It’s the start of field season, so Joanie, myself, and Nancy all have had a lot to plan for this month.
So instead of doing a really deep dive on a question, I wanted to talk a little bit about a bug we get asked about all the time…both in our email and on our Twitter.
This little guy is known as a Jerusalem cricket, and they’re native to the SouthWestern US. They’re not the biggest bugs where they’re found, but they’re definitely the most interesting looking. Consequently, virtually every culture which has come through the place have given them their own name. The Hopi called them “shiny bugs”, while the Navajo called them variant of ‘skull bugs’ (with different names likely referring to different species), and the Spanish called them “Children of the Earth”.
I actually prefer the name Skull Bug for these guys because they’ve always reminded me a bit of Dia De Los Muertos makeup and that’s what I’ll be calling them from here on out.

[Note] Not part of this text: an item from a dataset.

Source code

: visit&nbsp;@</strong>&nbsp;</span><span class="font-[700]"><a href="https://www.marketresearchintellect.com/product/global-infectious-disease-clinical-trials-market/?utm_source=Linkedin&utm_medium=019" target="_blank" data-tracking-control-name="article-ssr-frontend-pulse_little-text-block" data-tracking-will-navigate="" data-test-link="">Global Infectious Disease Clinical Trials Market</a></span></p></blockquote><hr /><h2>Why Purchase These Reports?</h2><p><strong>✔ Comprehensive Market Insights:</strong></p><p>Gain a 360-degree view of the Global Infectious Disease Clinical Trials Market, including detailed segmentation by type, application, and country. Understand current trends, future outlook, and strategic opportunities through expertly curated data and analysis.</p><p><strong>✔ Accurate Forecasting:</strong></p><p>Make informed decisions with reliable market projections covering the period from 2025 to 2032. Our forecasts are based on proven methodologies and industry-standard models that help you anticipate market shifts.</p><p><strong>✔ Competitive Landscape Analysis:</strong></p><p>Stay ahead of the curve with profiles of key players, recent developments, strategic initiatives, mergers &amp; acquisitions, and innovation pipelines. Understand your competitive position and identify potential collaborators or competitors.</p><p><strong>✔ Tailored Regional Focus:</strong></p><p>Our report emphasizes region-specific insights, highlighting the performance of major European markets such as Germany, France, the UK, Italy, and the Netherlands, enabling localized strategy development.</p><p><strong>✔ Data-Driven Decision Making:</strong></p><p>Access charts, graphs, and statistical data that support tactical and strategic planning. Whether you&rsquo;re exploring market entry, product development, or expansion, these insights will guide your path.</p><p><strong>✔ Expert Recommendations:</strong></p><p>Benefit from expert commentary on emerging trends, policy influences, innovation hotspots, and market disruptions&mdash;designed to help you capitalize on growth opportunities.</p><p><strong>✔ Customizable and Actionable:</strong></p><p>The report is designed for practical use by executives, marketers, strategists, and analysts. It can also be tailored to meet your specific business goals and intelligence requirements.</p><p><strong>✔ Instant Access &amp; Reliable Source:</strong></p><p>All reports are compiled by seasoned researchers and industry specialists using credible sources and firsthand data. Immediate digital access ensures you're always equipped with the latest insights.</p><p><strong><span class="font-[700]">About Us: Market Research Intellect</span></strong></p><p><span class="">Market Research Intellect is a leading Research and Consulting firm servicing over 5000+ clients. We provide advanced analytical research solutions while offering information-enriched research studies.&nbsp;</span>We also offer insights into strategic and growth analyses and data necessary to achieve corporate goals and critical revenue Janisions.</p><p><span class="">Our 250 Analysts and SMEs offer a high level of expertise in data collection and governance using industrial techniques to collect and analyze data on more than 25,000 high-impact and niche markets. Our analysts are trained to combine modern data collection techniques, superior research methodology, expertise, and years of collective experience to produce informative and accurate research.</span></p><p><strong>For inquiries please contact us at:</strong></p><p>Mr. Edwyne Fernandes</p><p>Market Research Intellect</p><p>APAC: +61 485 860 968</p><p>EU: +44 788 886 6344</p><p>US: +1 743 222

Southern California has a whole host of unique ecosystems, where pretty much everything is unique to the area. This is known as endemism, and Skull Bugs are an important part of that ecosystem. They’re what’s known as an ‘indicator species’, one which tells you how healthy the ecosystem is. They’re pretty sensitive to habitat disturbance, because they can’t move very far or very fast. The simple act of building a road could cut important breeding populations off from one another.
Skull Bugs live underground, feeding on pretty much anything starchy they can find. They’re also happy to eat other insects, if the opportunity arises. They can damage potatoes, but they’re not crop pests. Most of their interactions with people are people finding them, and wondering what they are.
These guys are solitary and feircly territorial. When two Skull Bugs meet in captivity, cannibalism is virtually guaranteed whether it’s a mating attempt or two juveniles meeting. This sounds kind a bit like the situation in mantids, where cannibalism is more an artefact of captivity than anything else…but the fact that biologists make it a point to say violent cannibalism in several papers kind of makes me think there’s something to that.
It’s pretty obvious why these guys catch everyone’s eyes. They’re just…cool bugs, and there’s a lot to love about them.
Sánchez-Xolalpa, D. A., Álvarez, H. A., De la Torre-Anzúres, J., & Jiménez-García, D. (2017). Morphometry, Behavior, and Ecology of the Jerusalem Cricket, Stenopelmatus talpa. Southwestern Entomologist, 42(3), 745-752.